Could someone please give me a clue to disambiguate? Is there any comparison of those two clients?
Thanks in advance!

Seems this page gives a good answer.

v 1.4.7 : API compatible with memcache API.
v 2.x : API use RxJava API (reactive programming but a little more verbose if you are not using jdk8)

But you can use both to any couchbase server version.

:smiley:

:wink: checking the documentation first is always a good idea! Glad you found it right away.

From 1.* to 2.* we changed the artifact name to 1) allow people to use it side by side 2) open the door for more language bindings (scala-client,…)

Thanks for your responses, gentlemen!
I’ve got another question comparing couchbase-client to java-client: in my case java-client is much more desirable since it relies on rx-java, but I find CouchbaseEnvironment settings list is poorer then CouchbaseConnectionFactoryBuilder from couchbase-client.
Is this for a purpose or am I missing something again?
Thank you!

@Alex_Lomov well since 2.0 is a complete rewrite compared to 1.x, the environment is different (names, meaning,…).

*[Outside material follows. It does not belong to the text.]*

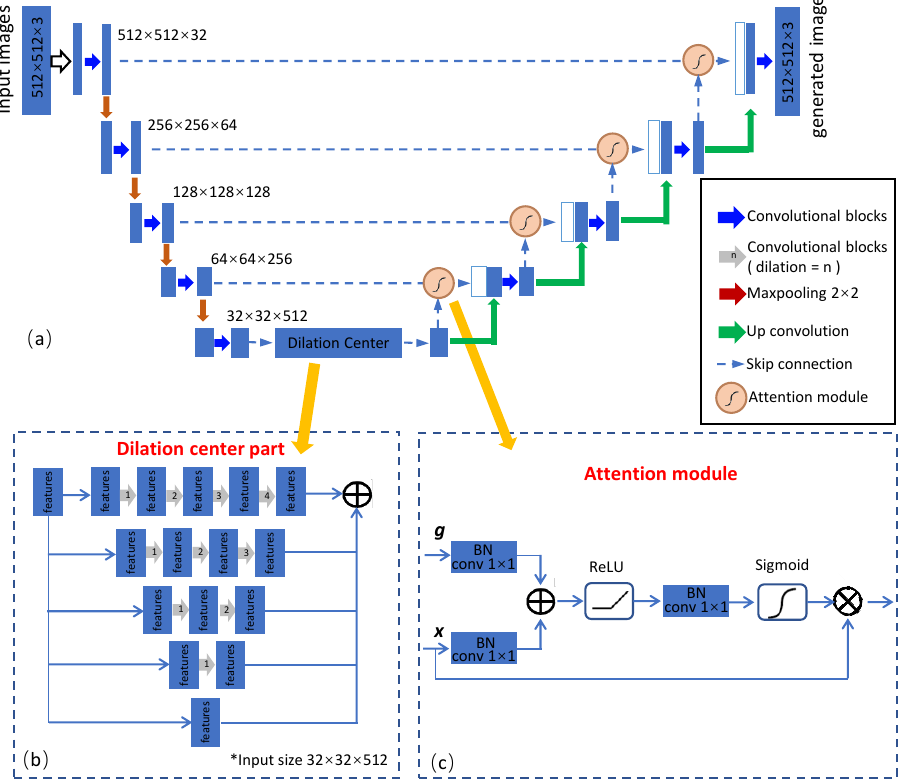
Figure 3. Generator structure of the proposed network. ( a ) encoder–decoder structure with attention modules and a dilation center part; ( b ) detailed information of the dilation center part; ( c ) detailed information of the attention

What are you missing on 2.x that you have configured on 1.x? There is either a replacement to configure or it does not need to be configured at all.

@daschl I’m missing opTimeout + timeoutExceptionThreshold combination.

I haven’t configured anything yet but the aforementioned parameter combination seems to make sense.
Again, I’m new to Couchbase so thanks for your help!

Okay first, you can find great env param documentation now in our docs: http://docs.couchbase.com/developer/java-2.1/env-config.html

The opTimeout equivalent for the default blocking timeout is: kvTimeout, viewTimeout and queryTimeout, depending on which service you are using. The timeoutExceptionThreshold is currently not configurable, but we have other things in place that will trigger explicit node reconnects (including the heartbeat). Also, the underlying netty codebase is much better in connecting broken connections than the older code in spy was (which in partly was the motivation for timeoutExceptionThreshold).

What are you trying to solve with those config params?

Yeah, thank you! Found it 15 minutes ago. It really rocks :smile:

I have a requirement to treat a cluster node as failed in a time frame that is shorter that the cluster autofailiver minimal value. It seems that could work.